# [Exercise directions]
This task calls for copying every line of the records that includes the word "Uruguay".
--- Available data Enclosed Below ---
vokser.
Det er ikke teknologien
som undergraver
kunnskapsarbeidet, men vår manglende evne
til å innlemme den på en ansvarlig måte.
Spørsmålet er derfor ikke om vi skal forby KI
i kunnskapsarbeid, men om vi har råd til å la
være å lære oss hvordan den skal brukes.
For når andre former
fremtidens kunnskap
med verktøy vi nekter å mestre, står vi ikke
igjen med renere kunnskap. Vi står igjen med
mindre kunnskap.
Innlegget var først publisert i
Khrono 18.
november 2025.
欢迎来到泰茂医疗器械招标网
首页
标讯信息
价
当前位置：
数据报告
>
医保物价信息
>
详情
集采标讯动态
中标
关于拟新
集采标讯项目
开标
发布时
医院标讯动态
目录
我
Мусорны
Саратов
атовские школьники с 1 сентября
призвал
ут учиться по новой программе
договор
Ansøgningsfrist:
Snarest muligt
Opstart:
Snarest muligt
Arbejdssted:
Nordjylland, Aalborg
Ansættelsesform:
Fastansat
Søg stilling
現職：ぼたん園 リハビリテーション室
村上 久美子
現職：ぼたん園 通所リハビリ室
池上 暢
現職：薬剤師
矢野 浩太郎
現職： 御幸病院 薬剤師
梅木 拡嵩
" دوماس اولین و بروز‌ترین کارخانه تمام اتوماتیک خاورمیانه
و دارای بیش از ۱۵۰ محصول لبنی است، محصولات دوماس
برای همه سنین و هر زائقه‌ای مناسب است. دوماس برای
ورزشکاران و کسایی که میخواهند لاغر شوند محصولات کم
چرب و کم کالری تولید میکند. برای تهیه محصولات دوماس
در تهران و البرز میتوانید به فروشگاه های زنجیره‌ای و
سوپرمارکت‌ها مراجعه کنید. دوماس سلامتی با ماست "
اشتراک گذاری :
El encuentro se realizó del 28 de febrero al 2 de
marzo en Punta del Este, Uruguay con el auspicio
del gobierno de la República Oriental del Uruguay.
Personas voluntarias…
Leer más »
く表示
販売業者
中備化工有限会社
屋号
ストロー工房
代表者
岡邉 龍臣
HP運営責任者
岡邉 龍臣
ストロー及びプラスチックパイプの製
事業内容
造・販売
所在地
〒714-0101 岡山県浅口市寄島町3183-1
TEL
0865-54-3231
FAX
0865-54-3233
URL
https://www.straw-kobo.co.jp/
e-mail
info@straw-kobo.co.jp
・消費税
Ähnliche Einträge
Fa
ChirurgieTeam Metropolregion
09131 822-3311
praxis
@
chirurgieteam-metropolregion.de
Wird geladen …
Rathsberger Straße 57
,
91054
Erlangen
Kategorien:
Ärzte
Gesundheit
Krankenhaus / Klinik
--- End of Enclosed Available data ---
# [Reply]
marzo en Punta del Este, Uruguay con el auspicio
del gobierno de la República Oriental del Uruguay.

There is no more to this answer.